Posiedzenie otworzył prof. A. Andrzejuk, przywitał on przybyłych uczestników, następnie przekazał głos Prelegentowi dr Lechowi Szyndlerowi, który przedstawił komunikat zatytułowany: „ Doprecyzowanie zagadnienia „ vebum interius” ( słowa wewnętrznego).

Dr Lech Szyndler swoje wystąpienie podzielił na trzy części, w których przedstawił znaczenie słowa wewnętrznego, ukazał jak przebiega ludzkie poznanie i wskazał na władze biorące udział w tworzeniu słowa wewnętrznego. Prelegent podkreślił, że nie ma rozumowania, naszej aktywności intelektualnej bez słowa serca, które wskazuje oddziaływanie drugiego bytu na nasz intelekt.

Po wygłoszeniu referatu prof. A. Andrzejuk zaprosił wszystkich zgromadzonych do dyskusji.

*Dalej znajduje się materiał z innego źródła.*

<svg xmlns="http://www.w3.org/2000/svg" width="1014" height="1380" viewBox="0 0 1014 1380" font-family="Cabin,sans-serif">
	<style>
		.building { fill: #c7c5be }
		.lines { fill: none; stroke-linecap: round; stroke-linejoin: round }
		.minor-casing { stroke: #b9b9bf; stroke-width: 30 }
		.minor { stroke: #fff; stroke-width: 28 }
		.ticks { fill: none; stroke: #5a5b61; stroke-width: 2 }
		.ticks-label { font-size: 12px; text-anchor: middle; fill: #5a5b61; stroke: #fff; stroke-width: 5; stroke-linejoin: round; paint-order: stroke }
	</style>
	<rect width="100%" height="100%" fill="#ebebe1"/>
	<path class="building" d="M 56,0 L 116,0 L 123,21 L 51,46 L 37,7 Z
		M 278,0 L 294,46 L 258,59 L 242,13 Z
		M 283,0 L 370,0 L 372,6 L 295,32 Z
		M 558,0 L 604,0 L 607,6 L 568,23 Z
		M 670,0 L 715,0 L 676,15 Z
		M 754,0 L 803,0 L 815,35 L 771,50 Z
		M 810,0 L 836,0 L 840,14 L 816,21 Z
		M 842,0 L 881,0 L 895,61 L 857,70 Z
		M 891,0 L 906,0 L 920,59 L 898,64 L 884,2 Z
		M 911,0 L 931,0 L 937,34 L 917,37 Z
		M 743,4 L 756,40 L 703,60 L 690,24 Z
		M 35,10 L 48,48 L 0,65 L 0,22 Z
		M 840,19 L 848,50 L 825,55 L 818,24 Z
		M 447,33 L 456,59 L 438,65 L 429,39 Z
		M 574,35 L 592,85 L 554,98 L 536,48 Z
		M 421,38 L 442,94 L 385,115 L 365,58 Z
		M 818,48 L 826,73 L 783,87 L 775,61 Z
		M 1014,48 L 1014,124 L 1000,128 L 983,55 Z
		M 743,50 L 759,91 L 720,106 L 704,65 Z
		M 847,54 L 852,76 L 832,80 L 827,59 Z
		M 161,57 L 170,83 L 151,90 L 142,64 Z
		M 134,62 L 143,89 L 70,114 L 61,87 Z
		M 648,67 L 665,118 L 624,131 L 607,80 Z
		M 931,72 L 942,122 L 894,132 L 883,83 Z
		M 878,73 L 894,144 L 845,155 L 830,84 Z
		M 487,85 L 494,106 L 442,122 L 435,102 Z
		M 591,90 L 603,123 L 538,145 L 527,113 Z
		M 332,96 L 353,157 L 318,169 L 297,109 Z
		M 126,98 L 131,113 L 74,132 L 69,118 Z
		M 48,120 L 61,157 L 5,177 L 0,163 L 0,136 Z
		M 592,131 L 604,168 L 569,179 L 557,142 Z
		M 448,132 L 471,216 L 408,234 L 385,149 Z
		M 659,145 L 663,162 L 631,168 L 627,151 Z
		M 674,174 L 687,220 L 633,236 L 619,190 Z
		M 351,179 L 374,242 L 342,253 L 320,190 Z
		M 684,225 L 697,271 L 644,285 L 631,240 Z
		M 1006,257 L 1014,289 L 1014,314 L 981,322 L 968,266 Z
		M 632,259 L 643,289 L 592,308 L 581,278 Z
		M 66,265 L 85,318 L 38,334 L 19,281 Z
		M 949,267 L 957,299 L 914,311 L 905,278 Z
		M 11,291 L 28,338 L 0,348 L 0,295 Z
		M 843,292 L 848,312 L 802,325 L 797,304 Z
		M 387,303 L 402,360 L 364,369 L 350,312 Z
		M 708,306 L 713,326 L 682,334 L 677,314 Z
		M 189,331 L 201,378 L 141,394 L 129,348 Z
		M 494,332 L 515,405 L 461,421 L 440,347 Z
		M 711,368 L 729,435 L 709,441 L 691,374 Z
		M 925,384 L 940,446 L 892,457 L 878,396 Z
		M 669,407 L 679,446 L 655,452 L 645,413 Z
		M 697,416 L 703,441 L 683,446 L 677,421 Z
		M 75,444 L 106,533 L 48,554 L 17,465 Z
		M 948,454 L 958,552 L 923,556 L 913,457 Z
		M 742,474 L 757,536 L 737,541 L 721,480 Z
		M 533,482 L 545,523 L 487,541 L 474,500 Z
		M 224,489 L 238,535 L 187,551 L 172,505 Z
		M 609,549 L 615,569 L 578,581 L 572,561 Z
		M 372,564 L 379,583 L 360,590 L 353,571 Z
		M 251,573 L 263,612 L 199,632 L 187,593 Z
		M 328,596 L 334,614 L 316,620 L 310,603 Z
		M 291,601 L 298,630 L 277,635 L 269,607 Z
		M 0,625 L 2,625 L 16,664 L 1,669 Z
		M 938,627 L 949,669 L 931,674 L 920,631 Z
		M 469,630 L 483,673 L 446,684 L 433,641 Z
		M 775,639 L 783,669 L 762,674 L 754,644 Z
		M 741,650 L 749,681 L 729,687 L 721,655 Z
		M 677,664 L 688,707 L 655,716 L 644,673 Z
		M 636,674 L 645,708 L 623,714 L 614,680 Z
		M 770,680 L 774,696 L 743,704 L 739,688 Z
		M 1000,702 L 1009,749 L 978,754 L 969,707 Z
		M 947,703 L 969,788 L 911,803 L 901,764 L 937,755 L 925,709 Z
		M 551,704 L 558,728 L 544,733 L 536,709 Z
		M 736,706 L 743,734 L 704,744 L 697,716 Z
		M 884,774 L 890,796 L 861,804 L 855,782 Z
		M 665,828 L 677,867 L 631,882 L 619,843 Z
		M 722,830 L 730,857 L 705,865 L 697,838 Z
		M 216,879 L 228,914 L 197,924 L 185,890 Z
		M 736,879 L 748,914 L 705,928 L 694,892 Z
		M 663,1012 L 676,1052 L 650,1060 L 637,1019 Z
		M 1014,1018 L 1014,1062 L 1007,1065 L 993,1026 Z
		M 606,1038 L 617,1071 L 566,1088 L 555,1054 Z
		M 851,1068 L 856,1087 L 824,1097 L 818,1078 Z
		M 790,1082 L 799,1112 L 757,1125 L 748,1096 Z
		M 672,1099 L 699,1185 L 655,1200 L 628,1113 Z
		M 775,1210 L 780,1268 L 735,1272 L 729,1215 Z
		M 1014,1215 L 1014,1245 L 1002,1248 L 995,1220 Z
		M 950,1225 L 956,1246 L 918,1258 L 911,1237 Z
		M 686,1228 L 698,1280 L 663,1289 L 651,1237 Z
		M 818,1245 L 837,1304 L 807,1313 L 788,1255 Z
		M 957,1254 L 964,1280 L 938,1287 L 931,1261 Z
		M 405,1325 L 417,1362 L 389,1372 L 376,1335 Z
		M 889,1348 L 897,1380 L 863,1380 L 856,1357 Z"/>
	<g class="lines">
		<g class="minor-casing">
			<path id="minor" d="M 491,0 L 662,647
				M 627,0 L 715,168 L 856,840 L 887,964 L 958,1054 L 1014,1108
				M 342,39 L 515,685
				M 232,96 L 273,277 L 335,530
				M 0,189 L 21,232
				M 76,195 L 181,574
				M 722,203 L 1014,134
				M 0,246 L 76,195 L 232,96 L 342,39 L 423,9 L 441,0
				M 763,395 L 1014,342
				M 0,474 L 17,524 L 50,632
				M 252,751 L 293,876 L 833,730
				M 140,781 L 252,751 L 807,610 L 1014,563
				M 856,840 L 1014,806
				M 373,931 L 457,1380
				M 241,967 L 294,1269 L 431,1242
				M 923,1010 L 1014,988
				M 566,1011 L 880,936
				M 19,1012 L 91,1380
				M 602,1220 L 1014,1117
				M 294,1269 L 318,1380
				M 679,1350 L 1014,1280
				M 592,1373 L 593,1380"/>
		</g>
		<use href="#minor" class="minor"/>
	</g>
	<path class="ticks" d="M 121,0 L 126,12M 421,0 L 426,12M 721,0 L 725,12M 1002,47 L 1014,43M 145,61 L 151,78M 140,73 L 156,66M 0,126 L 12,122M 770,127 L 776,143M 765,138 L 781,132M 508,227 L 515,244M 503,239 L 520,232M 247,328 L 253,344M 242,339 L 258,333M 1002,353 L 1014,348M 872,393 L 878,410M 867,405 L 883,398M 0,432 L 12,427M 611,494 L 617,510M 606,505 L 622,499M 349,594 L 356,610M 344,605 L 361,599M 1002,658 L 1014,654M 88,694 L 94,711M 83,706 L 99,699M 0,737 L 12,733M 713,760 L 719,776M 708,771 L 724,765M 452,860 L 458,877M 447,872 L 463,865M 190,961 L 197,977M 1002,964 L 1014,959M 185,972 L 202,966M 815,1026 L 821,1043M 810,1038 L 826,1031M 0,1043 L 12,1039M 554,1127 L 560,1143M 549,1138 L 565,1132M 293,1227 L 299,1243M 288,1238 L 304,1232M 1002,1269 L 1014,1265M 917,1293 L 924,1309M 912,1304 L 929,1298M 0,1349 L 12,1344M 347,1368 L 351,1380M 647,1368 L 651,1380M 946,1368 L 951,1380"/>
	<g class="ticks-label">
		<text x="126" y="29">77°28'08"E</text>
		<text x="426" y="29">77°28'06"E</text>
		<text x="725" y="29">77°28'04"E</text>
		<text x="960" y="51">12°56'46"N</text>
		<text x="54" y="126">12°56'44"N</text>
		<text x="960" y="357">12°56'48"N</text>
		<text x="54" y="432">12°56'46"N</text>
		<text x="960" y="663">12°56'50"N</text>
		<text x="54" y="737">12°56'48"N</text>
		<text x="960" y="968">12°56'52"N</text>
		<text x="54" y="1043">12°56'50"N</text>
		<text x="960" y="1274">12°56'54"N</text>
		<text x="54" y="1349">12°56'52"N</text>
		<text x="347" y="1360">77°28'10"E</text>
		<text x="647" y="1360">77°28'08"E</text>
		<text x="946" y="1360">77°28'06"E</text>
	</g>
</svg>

Jako pierwszy głos zabrał mgr Eryk Łażewski, który poprosił o wskazanie na ślady poruszanego zagadnienia( tematu) mowy serca, przez Św. Tomasza z Akwinu, w twórczości Anzelma i Św. Augustyna. Prelegent w odpowiedzi na pytanie podkreśla, że Św. Tomasz przywołuje tych autorów w swoim tekście, wskazując na to, że słowo serca, którym posługuje się Św. Tomasz, Augustyn określa, jako słowo wyrażone w duchu, natomiast, jeśli chodzi o Anzelma i jego rozumienie słowa serca i pewnych śladów, Prelegent odsyła do lektury E.Gilsona, „Wprowadzenie do nauki Św. Augustyna”.

Zdaniem dra L. Szyndlera, Anzelm i Św. Augustyn, są to autorzy przywołani w tekście przez Św. Tomasza na zasadzie tego, aby wskazać, że termin słowo serca nie pochodzi od niego, że jest to coś, co  zostało sformułowane przed nim. W tym celu, powołuje się on na pewne odręczne komentarze Pisma Świętego, cytuje Anzelma i Św. Augustyna w Sumie Teologicznej, to jest coś, co on dziedziczy, natomiast, co i w jakim stopniu przejął należy do innego zagadnienia.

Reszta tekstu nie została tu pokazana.